John Barrett wa an American diplomat, publicist, and head of the Pan American Union.
Background
He was born on November 28, 1866, in Grafton, Vermont, the second son and second of three children of Charles and Caroline (Sanford) Barrett. His father, an artist and town official, served in the state legislature; the Barretts traced their New England ancestry to colonial Massachusetts. John had deep roots in Grafton, and extensive travel later did not sever ties which bound him to family and to place.
Education
He attended Vermont Academy, was graduated from Worcester (Massachussets) Academy in 1884, and entered Dartmouth College, from which he received an A. B. degree in 1889, having spent the first semester of his senior year at Vanderbilt University in Nashville.
Honorary degrees were awarded him by Dartmouth, Tulane, the University of Southern California, the National University of Bogot , and Panama National University.
Career
Following his graduation Barrett went to California to teach, but he soon turned instead to journalism. After working on several west coast newspapers he became in 1891 associate editor of the Portland (Oregon) Evening Telegram. His support of Cleveland in 1892 and his travel to and articles on Asia led to his appointment, at the age of twenty-seven, as United States minister to Siam (1894 - 98). Traveling widely in the Orient, he urged Americans, in reports and magazine articles, to take more interest in the Pacific area, writing officially in 1897 that "American material interests in the far East [should] be built up from Japan to Java. One of the greatest opportunities of the world is here. "
At the outbreak of the Spanish-American War he resigned his post in Siam and went to Manila as a newspaper correspondent. While there he became an adviser to Admiral George Dewey, of whom he wrote a highly eulogistic biography, published in 1899. Returning home, he continued to speak and write in advocacy of a strong United States policy in the Far East. In 1901 Barrett was appointed one of five American delegates to the Second International Conference of American States, in Mexico, and his attention soon afterwards was focused on Latin America, about whose prospects he became even more enthusiastic than he had been earlier about Asia's. He served as United States minister to Argentina, 1903-04, and then as the first permanently assigned minister to Panama, 1904-05. President Theodore Roosevelt's letters reveal that he was not satisfied with Barrett's performance in Panama, but he nevertheless appointed him minister to Colombia in 1905.

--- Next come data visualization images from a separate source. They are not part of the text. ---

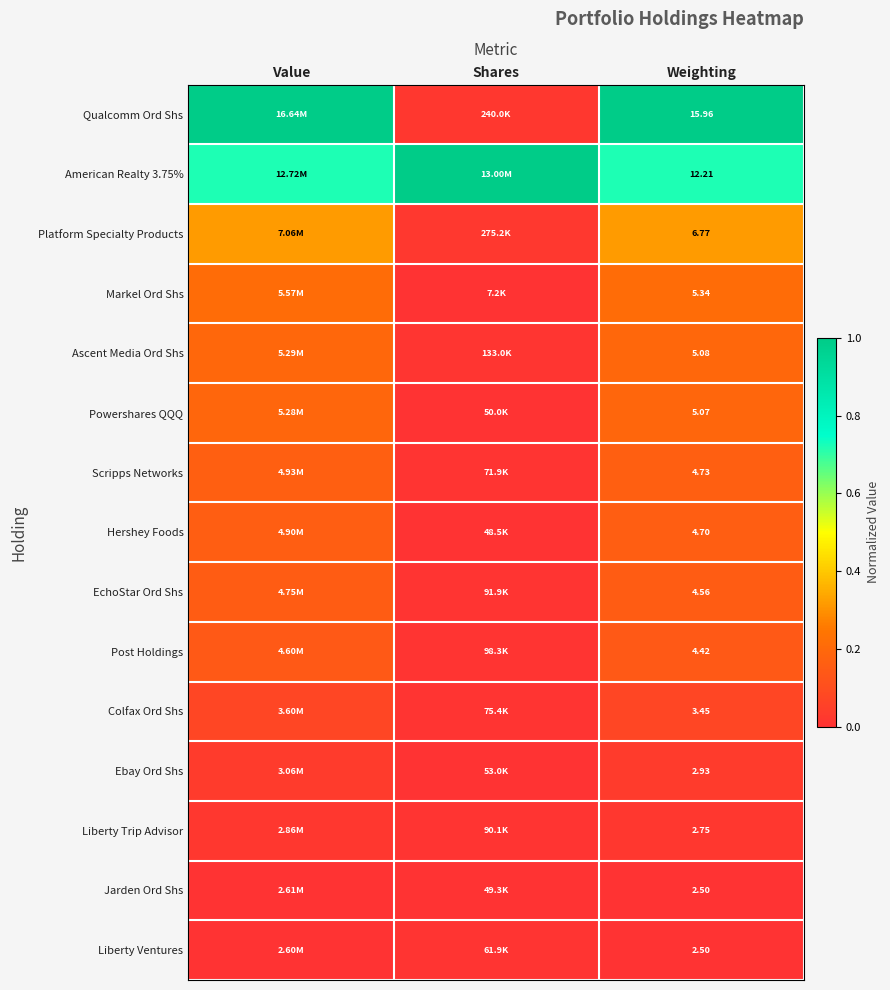

What is the difference between the highest and lowest values at Weighting?

13.5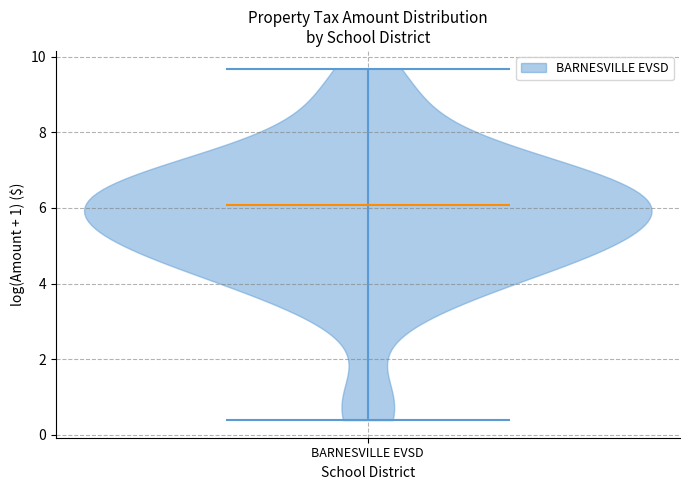

Where does the median line of the violin for BARNESVILLE EVSD sit on the y-axis? The values are not printed on the chart, so give them approximately, as read against the axis.

6.0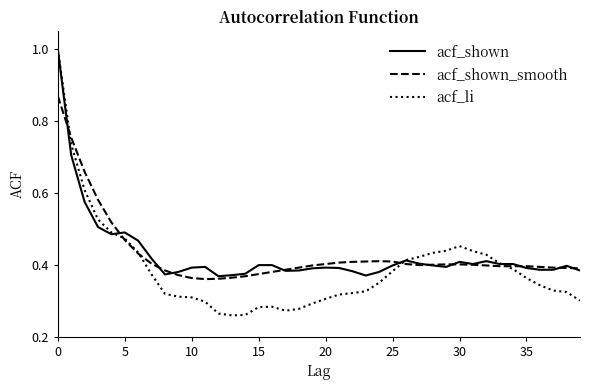

What is the highest value of the acf_shown series?

1.0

Barrett was on good terms with President Rafael Reyes, and his diplomacy helped to ease the tension caused by United States actions during the Panama revolt and the creation of the Canal Zone. Probably at the suggestion of Elihu Root, in 1907 the governing board of the International Bureau of the American Republics elected Barrett as its director-general. It was as head of the Pan American Union (the name Barrett preferred became official in 1910) that he labored longest and most effectively in the vineyard of inter-American relations.
He wrote several books and many articles on Latin American subjects. During his thirteen and a half years as director-general, the Pan American Union expanded its functions significantly and gave important continuity and focus to Pan Americanism in practice. Among the accomplishments in which Barrett took special pride was the raising of the necessary funds, from the various republics and especially from Andrew Carnegie, for the construction of the Pan American Union Building in Washington, D. C. Barrett resigned from his post in 1920 (by his own account because of "material necessities"), though he continued as an officer in the Pan American Society, which he had founded.
An active supporter of his fellow-Vermonter Calvin Coolidge in 1924, Barrett for a time sought the Republican nomination for United States Senator from Vermont in that year, but withdrew before the primary.
Personality
Six feet tall, optimistic, self-assured, an able speaker, writer, and organizer, Barrett was not a profound analyst of inter-American political problems, but he gave wholly of his great energy and enthusiasm to become an outstanding advocate of increased Pan-American understanding for the advancement of "peace, friendship, and commerce" - particularly commerce.
Connections
On November 5, 1934, he married Mrs. Mary Elizabeth (Tanner) Cady, of Burlington, who died in 1937.